(Material for this task)
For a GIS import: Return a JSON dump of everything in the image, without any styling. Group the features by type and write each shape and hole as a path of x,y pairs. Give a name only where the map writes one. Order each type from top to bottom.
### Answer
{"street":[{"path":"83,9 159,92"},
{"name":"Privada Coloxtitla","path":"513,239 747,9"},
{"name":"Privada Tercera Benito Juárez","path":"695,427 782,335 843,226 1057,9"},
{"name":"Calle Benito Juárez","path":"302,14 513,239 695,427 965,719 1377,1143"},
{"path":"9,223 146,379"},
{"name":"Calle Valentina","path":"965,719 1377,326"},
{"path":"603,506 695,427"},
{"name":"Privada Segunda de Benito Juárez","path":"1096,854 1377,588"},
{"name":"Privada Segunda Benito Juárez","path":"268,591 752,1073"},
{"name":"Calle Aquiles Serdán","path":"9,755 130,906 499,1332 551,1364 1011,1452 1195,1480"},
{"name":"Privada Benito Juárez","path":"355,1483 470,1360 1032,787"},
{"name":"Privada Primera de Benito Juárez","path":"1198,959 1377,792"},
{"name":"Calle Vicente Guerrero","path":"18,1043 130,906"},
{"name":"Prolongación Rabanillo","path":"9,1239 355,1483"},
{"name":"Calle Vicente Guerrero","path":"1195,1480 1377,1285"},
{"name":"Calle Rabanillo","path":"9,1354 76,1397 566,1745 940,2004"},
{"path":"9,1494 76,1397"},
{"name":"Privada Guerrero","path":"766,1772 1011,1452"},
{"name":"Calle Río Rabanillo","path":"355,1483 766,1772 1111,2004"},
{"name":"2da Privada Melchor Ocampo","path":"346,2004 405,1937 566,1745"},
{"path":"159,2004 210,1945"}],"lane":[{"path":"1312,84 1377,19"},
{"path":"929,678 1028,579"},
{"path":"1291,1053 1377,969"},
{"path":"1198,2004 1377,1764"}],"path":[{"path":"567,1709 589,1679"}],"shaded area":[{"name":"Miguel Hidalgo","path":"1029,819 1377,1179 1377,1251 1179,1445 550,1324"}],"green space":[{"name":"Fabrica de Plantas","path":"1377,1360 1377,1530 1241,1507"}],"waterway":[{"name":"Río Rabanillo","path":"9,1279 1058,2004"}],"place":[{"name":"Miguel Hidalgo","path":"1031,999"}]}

(Exercise details) Would you give the number of lines above that hold "Vicente"? Only the number is needed.

(Your response) 2